*Work required*: Write out every line of the data below word for word, keeping all spacing, symbols and links unchanged.

_ _ _

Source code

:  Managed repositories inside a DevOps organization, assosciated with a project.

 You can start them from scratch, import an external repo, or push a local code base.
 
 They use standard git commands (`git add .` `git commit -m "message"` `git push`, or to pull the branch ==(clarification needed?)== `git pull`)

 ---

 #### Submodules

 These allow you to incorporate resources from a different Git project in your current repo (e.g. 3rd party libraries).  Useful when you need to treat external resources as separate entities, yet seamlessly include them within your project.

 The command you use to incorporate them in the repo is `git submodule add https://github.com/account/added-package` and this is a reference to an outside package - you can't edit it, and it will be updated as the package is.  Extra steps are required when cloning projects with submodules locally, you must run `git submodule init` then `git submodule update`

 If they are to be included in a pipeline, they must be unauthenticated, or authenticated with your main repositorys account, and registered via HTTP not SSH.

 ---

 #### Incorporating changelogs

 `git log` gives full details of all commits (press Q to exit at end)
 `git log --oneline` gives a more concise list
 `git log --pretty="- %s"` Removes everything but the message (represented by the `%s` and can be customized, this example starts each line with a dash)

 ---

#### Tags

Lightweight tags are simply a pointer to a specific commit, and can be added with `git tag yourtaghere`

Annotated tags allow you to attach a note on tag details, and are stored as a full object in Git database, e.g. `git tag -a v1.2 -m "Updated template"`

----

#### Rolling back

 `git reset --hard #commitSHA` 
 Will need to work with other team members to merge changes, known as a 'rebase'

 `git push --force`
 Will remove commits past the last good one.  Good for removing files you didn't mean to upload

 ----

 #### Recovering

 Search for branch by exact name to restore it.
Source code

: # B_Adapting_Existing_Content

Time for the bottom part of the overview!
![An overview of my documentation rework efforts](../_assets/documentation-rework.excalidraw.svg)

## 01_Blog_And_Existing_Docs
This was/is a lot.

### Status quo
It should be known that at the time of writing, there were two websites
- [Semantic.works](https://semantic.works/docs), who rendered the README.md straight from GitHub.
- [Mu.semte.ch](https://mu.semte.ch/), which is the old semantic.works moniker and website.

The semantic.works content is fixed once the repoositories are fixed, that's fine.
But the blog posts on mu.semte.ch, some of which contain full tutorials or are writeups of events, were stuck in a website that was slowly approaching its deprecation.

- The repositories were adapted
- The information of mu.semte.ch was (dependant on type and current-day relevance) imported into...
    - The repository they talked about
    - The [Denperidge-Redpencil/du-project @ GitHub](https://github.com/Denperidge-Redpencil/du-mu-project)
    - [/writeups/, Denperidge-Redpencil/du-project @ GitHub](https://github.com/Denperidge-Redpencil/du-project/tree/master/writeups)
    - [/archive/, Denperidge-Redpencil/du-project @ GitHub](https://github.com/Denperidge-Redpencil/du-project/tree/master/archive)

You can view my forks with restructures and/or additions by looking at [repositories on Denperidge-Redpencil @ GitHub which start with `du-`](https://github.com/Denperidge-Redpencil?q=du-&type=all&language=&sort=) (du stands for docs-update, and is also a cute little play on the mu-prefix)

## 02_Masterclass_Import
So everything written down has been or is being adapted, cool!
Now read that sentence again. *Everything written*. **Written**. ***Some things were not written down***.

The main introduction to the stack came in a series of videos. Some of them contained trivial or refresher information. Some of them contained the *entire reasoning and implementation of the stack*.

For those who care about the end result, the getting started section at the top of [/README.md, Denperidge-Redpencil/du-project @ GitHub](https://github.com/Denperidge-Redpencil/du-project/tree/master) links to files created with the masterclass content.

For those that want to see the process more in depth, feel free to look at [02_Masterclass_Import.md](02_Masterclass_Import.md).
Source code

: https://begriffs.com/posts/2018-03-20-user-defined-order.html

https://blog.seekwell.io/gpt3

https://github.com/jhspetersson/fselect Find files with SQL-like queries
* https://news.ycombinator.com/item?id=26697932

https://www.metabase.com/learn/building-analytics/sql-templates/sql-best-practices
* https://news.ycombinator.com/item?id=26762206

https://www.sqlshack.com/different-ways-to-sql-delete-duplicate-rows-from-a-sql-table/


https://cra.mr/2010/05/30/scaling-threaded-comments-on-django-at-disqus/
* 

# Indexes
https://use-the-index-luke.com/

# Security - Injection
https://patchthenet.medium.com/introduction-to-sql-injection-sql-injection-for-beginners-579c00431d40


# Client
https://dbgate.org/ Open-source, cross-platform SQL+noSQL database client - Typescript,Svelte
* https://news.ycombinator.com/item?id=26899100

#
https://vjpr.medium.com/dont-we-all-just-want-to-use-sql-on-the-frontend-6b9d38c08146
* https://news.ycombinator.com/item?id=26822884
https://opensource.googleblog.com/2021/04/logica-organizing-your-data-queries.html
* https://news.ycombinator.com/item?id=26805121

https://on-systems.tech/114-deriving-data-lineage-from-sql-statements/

_ _ _

*Exercise result*:
Source code

:  Managed repositories inside a DevOps organization, assosciated with a project.

 You can start them from scratch, import an external repo, or push a local code base.
 
 They use standard git commands (`git add .` `git commit -m "message"` `git push`, or to pull the branch ==(clarification needed?)== `git pull`)

 ---

 #### Submodules

 These allow you to incorporate resources from a different Git project in your current repo (e.g. 3rd party libraries).  Useful when you need to treat external resources as separate entities, yet seamlessly include them within your project.

 The command you use to incorporate them in the repo is `git submodule add https://github.com/account/added-package` and this is a reference to an outside package - you can't edit it, and it will be updated as the package is.  Extra steps are required when cloning projects with submodules locally, you must run `git submodule init` then `git submodule update`

 If they are to be included in a pipeline, they must be unauthenticated, or authenticated with your main repositorys account, and registered via HTTP not SSH.

 ---

 #### Incorporating changelogs

 `git log` gives full details of all commits (press Q to exit at end)
 `git log --oneline` gives a more concise list
 `git log --pretty="- %s"` Removes everything but the message (represented by the `%s` and can be customized, this example starts each line with a dash)

 ---

#### Tags

Lightweight tags are simply a pointer to a specific commit, and can be added with `git tag yourtaghere`

Annotated tags allow you to attach a note on tag details, and are stored as a full object in Git database, e.g. `git tag -a v1.2 -m "Updated template"`

----

#### Rolling back

 `git reset --hard #commitSHA` 
 Will need to work with other team members to merge changes, known as a 'rebase'

 `git push --force`
 Will remove commits past the last good one.  Good for removing files you didn't mean to upload

 ----

 #### Recovering

 Search for branch by exact name to restore it.
Source code

: # B_Adapting_Existing_Content

Time for the bottom part of the overview!
![An overview of my documentation rework efforts](../_assets/documentation-rework.excalidraw.svg)

## 01_Blog_And_Existing_Docs
This was/is a lot.

### Status quo
It should be known that at the time of writing, there were two websites
- [Semantic.works](https://semantic.works/docs), who rendered the README.md straight from GitHub.
- [Mu.semte.ch](https://mu.semte.ch/), which is the old semantic.works moniker and website.

The semantic.works content is fixed once the repoositories are fixed, that's fine.
But the blog posts on mu.semte.ch, some of which contain full tutorials or are writeups of events, were stuck in a website that was slowly approaching its deprecation.

- The repositories were adapted
- The information of mu.semte.ch was (dependant on type and current-day relevance) imported into...
    - The repository they talked about
    - The [Denperidge-Redpencil/du-project @ GitHub](https://github.com/Denperidge-Redpencil/du-mu-project)
    - [/writeups/, Denperidge-Redpencil/du-project @ GitHub](https://github.com/Denperidge-Redpencil/du-project/tree/master/writeups)
    - [/archive/, Denperidge-Redpencil/du-project @ GitHub](https://github.com/Denperidge-Redpencil/du-project/tree/master/archive)

You can view my forks with restructures and/or additions by looking at [repositories on Denperidge-Redpencil @ GitHub which start with `du-`](https://github.com/Denperidge-Redpencil?q=du-&type=all&language=&sort=) (du stands for docs-update, and is also a cute little play on the mu-prefix)

## 02_Masterclass_Import
So everything written down has been or is being adapted, cool!
Now read that sentence again. *Everything written*. **Written**. ***Some things were not written down***.

The main introduction to the stack came in a series of videos. Some of them contained trivial or refresher information. Some of them contained the *entire reasoning and implementation of the stack*.

For those who care about the end result, the getting started section at the top of [/README.md, Denperidge-Redpencil/du-project @ GitHub](https://github.com/Denperidge-Redpencil/du-project/tree/master) links to files created with the masterclass content.

For those that want to see the process more in depth, feel free to look at [02_Masterclass_Import.md](02_Masterclass_Import.md).
Source code

: https://begriffs.com/posts/2018-03-20-user-defined-order.html

https://blog.seekwell.io/gpt3

https://github.com/jhspetersson/fselect Find files with SQL-like queries
* https://news.ycombinator.com/item?id=26697932

https://www.metabase.com/learn/building-analytics/sql-templates/sql-best-practices
* https://news.ycombinator.com/item?id=26762206

https://www.sqlshack.com/different-ways-to-sql-delete-duplicate-rows-from-a-sql-table/


https://cra.mr/2010/05/30/scaling-threaded-comments-on-django-at-disqus/
* 

# Indexes
https://use-the-index-luke.com/

# Security - Injection
https://patchthenet.medium.com/introduction-to-sql-injection-sql-injection-for-beginners-579c00431d40


# Client
https://dbgate.org/ Open-source, cross-platform SQL+noSQL database client - Typescript,Svelte
* https://news.ycombinator.com/item?id=26899100

#
https://vjpr.medium.com/dont-we-all-just-want-to-use-sql-on-the-frontend-6b9d38c08146
* https://news.ycombinator.com/item?id=26822884
https://opensource.googleblog.com/2021/04/logica-organizing-your-data-queries.html
* https://news.ycombinator.com/item?id=26805121

https://on-systems.tech/114-deriving-data-lineage-from-sql-statements/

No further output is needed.